_TASK DIRECTIONS:_ Print nothing but the lines below starting at the line that holds "Company: Accor" and ending at the line that holds "Defensive Tactics", including both, each exactly as written.
Start of MATERIAL SUPPLIED
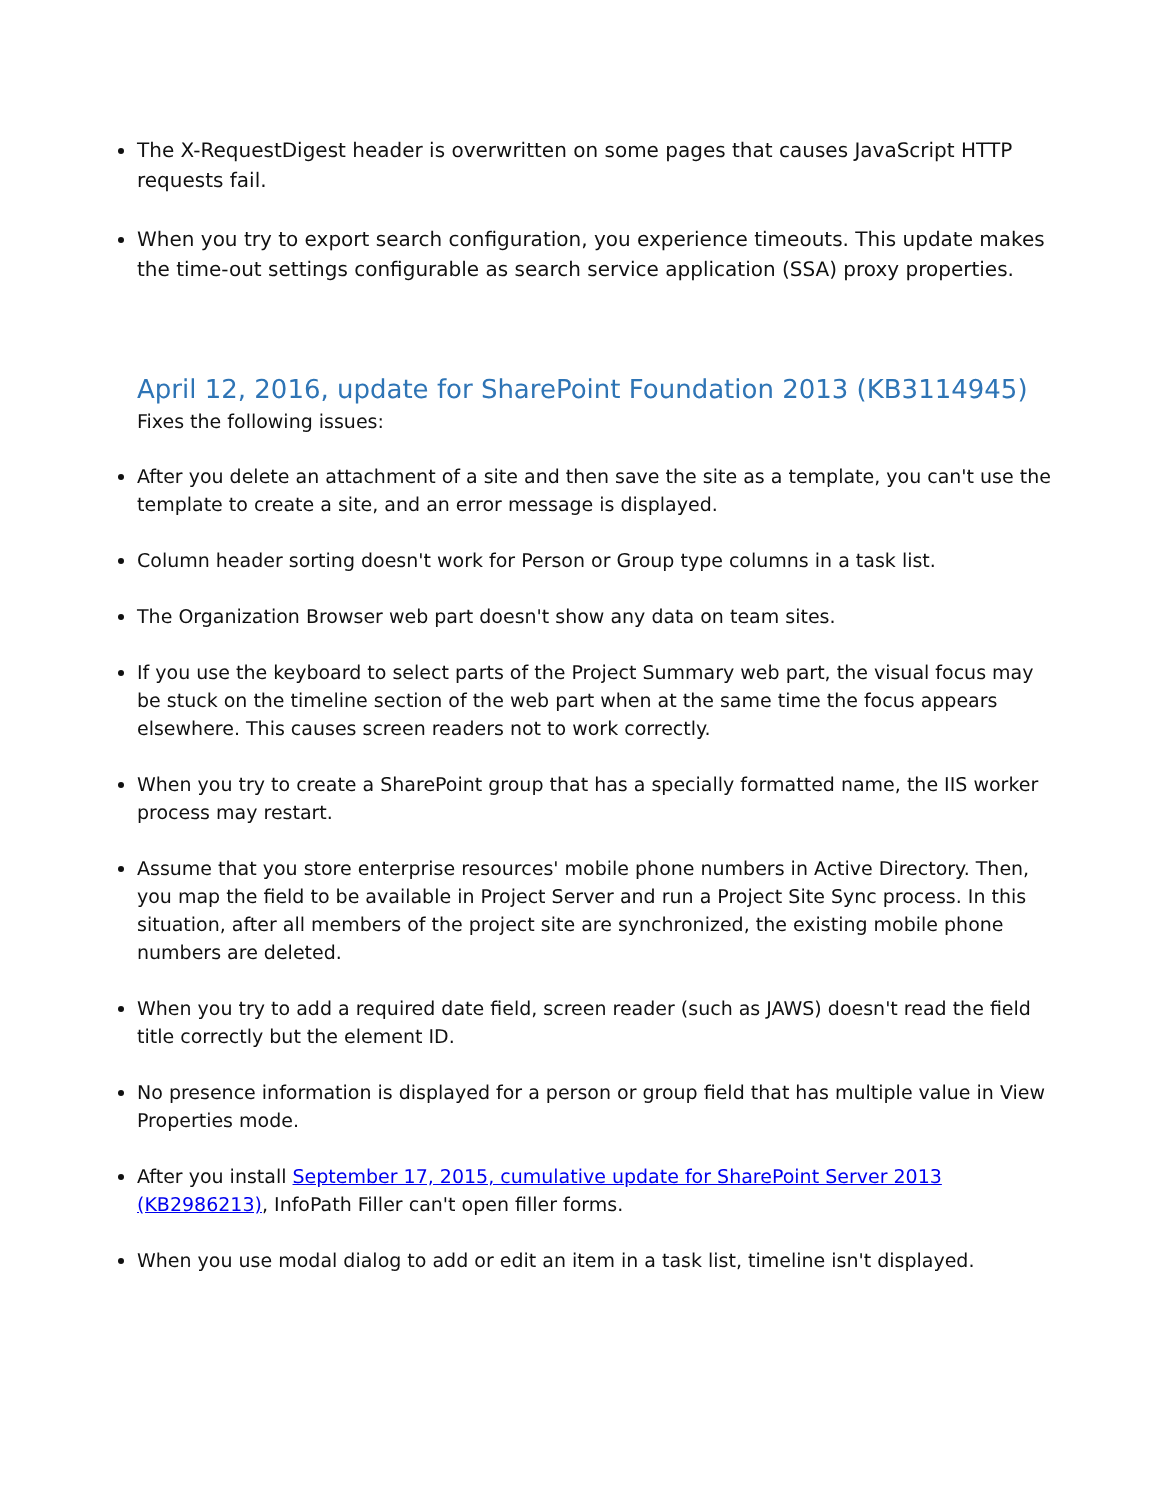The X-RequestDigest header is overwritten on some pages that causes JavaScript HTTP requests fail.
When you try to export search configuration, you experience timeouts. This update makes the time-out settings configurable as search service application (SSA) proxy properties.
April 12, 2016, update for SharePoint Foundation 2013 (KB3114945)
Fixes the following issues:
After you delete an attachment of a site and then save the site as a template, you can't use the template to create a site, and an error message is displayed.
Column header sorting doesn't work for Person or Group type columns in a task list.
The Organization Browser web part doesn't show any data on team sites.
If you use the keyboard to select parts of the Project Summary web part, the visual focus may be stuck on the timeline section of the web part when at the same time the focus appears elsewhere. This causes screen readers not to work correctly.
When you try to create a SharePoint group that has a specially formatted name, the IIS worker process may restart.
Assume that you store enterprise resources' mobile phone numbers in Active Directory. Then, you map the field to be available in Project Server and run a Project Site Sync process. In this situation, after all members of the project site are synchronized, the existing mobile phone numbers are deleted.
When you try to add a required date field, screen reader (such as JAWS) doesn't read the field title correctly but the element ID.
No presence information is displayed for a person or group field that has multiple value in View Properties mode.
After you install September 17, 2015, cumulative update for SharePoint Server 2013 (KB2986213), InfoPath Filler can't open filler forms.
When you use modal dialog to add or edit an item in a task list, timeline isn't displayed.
End of MATERIAL SUPPLIED
Start of MATERIAL SUPPLIED
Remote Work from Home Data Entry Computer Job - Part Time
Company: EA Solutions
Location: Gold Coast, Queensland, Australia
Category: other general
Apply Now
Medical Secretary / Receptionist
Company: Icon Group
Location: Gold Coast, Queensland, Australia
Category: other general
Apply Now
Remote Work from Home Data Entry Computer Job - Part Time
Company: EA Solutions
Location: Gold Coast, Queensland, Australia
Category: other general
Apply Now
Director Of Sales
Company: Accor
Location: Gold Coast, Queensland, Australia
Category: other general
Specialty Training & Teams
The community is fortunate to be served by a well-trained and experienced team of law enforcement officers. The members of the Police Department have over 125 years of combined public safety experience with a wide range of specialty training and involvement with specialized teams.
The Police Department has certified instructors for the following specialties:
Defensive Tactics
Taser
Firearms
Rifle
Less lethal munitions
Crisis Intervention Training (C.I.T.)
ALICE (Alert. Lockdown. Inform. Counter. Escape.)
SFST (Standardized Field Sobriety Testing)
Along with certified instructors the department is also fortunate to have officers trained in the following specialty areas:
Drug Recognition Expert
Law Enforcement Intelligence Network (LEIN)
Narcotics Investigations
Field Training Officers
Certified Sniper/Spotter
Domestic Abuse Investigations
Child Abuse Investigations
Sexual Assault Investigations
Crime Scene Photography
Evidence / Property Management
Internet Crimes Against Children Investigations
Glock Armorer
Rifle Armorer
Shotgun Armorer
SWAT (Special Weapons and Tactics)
End of MATERIAL SUPPLIED
_FINISHED TASK:_
Company: Accor
Location: Gold Coast, Queensland, Australia
Category: other general
Specialty Training & Teams
The community is fortunate to be served by a well-trained and experienced team of law enforcement officers. The members of the Police Department have over 125 years of combined public safety experience with a wide range of specialty training and involvement with specialized teams.
The Police Department has certified instructors for the following specialties:
Defensive Tactics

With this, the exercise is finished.